[Trecho fornecido]

%%

10/01/2014 08:15 - Valor Econômico
ANDRÉ LARA RESENDE
Eu contava passar o fim de ano com um casal amigo na
Patagônia, mas acabei obrigado a ficar em São Paulo. A cidade era outra, muito
diferente da de antes do Natal. Podia-se caminhar. Fui, com mulher e filhos,
tomar café da manhã numa padaria do Itaim. Atravessamos - a pé - a ponte da
Cidade Jardim. São 25 anos de São Paulo e a primeira vez que atravesso sem
automóvel a ponte, por onde passo quase diariamente. A cidade congestionada
inviabiliza a razão de ser do transporte individual, que é o conforto e a
eficiência, mas seu pecado maior é tornar a caminhada tão desagradável e
perigosa que ela deixa de ser uma opção.

%%

[Tarefa a] Converta em lista numerada as linhas dos registros que vão da que contém "구현기능: 도서구매 사이트" até o fim dos registros, incluindo ambas. Deixe de fora as linhas em branco.

[Registros de dados]
%%

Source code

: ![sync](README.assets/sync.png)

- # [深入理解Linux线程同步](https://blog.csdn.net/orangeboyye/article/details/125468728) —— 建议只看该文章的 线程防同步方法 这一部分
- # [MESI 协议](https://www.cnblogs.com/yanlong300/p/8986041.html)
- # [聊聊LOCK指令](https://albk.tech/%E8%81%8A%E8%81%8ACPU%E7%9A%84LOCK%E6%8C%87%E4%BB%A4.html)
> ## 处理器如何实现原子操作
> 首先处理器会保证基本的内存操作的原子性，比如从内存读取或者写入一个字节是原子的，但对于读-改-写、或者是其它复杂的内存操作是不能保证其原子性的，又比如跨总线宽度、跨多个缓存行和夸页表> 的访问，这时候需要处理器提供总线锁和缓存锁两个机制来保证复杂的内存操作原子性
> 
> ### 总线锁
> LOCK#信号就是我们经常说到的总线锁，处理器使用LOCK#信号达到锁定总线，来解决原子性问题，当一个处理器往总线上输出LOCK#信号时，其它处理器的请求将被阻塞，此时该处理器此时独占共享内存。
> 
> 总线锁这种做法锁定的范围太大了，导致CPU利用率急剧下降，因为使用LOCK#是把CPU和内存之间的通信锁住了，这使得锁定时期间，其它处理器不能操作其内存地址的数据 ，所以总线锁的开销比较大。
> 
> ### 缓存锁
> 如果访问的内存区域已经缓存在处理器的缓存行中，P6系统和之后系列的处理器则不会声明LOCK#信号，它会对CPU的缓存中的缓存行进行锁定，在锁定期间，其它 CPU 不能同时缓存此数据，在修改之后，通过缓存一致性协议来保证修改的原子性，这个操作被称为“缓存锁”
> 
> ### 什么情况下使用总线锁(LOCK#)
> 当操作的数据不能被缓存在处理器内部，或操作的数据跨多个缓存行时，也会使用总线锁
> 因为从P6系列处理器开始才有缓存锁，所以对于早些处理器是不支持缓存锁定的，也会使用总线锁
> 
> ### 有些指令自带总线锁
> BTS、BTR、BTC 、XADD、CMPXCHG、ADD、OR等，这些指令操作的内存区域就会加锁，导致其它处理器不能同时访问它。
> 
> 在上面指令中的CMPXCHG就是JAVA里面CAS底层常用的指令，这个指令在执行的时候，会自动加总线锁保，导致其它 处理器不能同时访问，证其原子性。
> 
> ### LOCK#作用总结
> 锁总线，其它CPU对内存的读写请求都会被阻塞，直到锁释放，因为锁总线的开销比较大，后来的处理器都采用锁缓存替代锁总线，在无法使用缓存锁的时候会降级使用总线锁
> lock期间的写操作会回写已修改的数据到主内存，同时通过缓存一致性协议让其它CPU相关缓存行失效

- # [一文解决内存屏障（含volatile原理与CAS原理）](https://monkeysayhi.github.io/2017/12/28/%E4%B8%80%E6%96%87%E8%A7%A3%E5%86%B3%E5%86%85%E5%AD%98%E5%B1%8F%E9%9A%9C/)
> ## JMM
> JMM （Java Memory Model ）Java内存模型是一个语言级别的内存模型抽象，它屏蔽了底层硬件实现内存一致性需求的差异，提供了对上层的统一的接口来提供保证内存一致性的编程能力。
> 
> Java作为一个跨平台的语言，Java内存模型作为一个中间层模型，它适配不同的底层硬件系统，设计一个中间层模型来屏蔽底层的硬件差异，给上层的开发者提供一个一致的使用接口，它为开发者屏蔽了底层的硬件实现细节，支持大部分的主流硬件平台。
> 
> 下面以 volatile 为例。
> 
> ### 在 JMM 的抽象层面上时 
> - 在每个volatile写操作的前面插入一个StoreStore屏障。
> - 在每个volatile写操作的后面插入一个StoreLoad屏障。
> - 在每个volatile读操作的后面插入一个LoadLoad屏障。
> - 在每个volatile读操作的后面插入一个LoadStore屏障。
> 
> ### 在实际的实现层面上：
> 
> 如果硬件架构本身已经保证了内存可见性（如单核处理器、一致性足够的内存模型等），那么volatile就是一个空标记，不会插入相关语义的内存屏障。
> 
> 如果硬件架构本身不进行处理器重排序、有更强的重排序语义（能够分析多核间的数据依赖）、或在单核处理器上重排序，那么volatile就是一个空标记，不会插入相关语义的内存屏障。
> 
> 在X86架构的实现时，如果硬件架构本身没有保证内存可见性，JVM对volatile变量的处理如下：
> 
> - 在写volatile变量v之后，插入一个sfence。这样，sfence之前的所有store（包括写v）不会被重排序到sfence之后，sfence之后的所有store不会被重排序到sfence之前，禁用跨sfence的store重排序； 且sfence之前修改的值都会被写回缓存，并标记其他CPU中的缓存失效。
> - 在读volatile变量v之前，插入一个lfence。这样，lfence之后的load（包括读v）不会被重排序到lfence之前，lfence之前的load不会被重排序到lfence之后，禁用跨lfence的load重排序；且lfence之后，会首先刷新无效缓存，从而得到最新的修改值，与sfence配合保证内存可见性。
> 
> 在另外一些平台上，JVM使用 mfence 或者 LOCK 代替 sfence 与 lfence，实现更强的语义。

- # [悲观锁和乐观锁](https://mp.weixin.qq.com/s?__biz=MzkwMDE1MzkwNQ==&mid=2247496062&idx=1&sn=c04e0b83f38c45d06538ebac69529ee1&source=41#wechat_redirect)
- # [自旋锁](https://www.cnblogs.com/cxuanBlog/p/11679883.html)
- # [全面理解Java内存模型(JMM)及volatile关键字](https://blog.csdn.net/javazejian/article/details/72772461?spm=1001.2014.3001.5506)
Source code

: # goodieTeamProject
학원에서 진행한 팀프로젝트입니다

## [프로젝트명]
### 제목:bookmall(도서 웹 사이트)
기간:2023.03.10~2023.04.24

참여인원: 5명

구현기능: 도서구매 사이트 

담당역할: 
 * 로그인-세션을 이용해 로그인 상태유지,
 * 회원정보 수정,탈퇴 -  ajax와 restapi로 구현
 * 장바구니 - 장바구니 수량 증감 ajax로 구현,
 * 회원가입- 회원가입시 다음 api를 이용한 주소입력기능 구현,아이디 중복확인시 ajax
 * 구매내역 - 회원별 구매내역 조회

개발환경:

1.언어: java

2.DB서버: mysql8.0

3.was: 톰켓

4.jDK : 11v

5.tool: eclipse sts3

%%

[Tarefa b] No trecho sobre São Paulo, que ponte foi atravessada a pé?

[Resposta a]
1. 구현기능: 도서구매 사이트 
2. 담당역할: 
3.  * 로그인-세션을 이용해 로그인 상태유지,
4.  * 회원정보 수정,탈퇴 -  ajax와 restapi로 구현
5.  * 장바구니 - 장바구니 수량 증감 ajax로 구현,
6.  * 회원가입- 회원가입시 다음 api를 이용한 주소입력기능 구현,아이디 중복확인시 ajax
7.  * 구매내역 - 회원별 구매내역 조회
8. 개발환경:
9. 1.언어: java
10. 2.DB서버: mysql8.0
11. 3.was: 톰켓
12. 4.jDK : 11v
13. 5.tool: eclipse sts3

[Resposta b] A ponte da Cidade Jardim.